ThoughtSpot software may also be installed into a virtual OS. However, the specifics for the capacity of this virtual deployment is dependent on the configuration of the virtual OS and the hardware it resides on.

How much time and effort will it take to implement ThoughtSpot for your business?

The amount of effort and time involved in setting up a ThoughtSpot application depends largely on the number of data sources and the dimensional and alignment complexity across them.  Once permissions and specifications to access necessary business data stores have been provided, the typical ThoughtSpot implementation, to the point where searches may be issued with meaningful results returned, takes only a few hours to a couple of days.  This initial implementation can then typically be productionized in just 2-4 weeks.

Where does ThoughtSpot fit into Your BI Enterprise Landscape?

ThoughSpot can sit on top of your organization’s existing Data Warehouse, Master Data Management, and ETL stack.  Although ThoughtSpot does not require the information that it searches to be pre-aggregated, availability of a pre-aggregated data store does simplify implementation for some searches.  However, it is necessary to make available transaction level data as well to allow more kinds of ad-hoc searches.

ThoughtSpot sits alongside more traditional BI tools such as Tableau or Business Objects or SSRS.  ThoughtSpot is being used at many organizations now to provide a more dynamic and ad-hoc analytics capability directly to Business users that is not as dependent on the pre-aggregation of data for optimized performance.
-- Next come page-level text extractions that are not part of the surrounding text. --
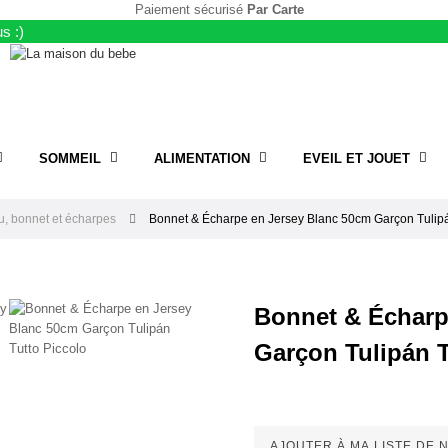
Paiement sécurisé
Par Carte
s :)
SOMMEIL
ALIMENTATION
EVEIL ET JOUET
, bonnet et écharpes
Bonnet & Écharpe en Jersey Blanc 50cm Garçon Tulipá
Bonnet & Écharp
Garçon Tulipán 
AJOUTER À MA LISTE DE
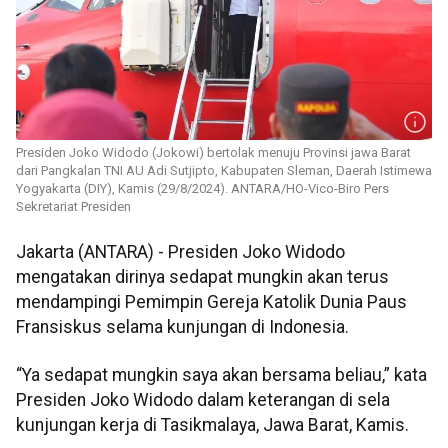
Presiden Joko Widodo (Jokowi) bertolak menuju Provinsi jawa Barat
dari Pangkalan TNI AU Adi Sutjipto, Kabupaten Sleman, Daerah Istimewa
Yogyakarta (DIY), Kamis (29/8/2024). ANTARA/HO-Vico-Biro Pers
Sekretariat Presiden
Jakarta (ANTARA) - Presiden Joko Widodo
mengatakan dirinya sedapat mungkin akan terus
mendampingi Pemimpin Gereja Katolik Dunia Paus
Fransiskus selama kunjungan di Indonesia.
“Ya sedapat mungkin saya akan bersama beliau,” kata
Presiden Joko Widodo dalam keterangan di sela
kunjungan kerja di Tasikmalaya, Jawa Barat, Kamis.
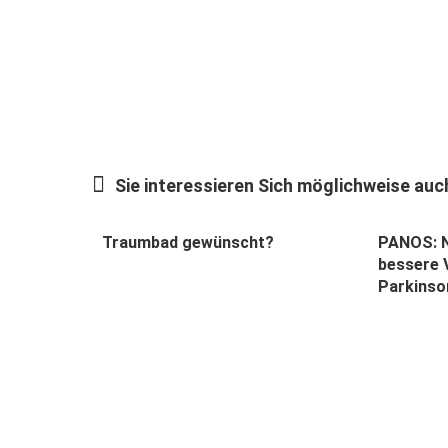
Sie interessieren Sich möglichweise auch
Traumbad gewünscht?
PANOS: N
bessere 
Parkinso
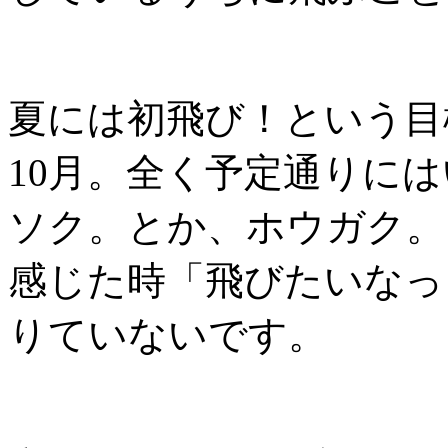
夏には初飛び！という目
10月。全く予定通りに
ソク。とか、ホウガク。
感じた時「飛びたいなっ
りていないです。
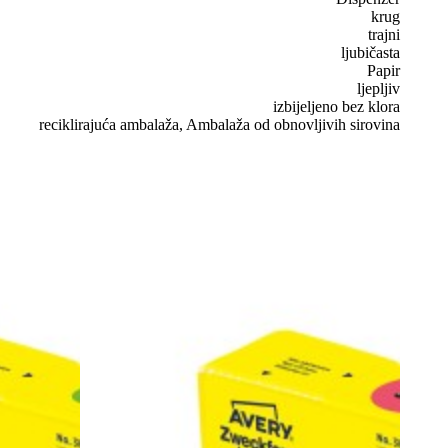
krug
trajni
ljubičasta
Papir
ljepljiv
izbijeljeno bez klora
reciklirajuća ambalaža, Ambalaža od obnovljivih sirovina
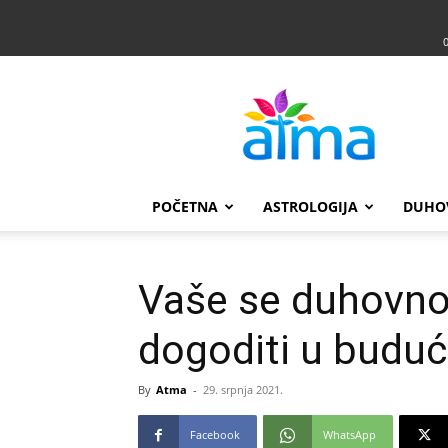
Atma
POČETNA
ASTROLOGIJA
DUHO
Vaše se duhovno
dogoditi u buduć
By
Atma
-
29. srpnja 2021.
Facebook
WhatsApp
Business users can independently explore different ways of looking at their business data that may provide unexpected insights. They can, to a far greater extent, innovate on the way they analyze the information they have without the need to involve IT up front. More standard BI tools like Tableau that are already in place are then often used to implement reports on useful new analytics that have been discovered via ThoughtSpot.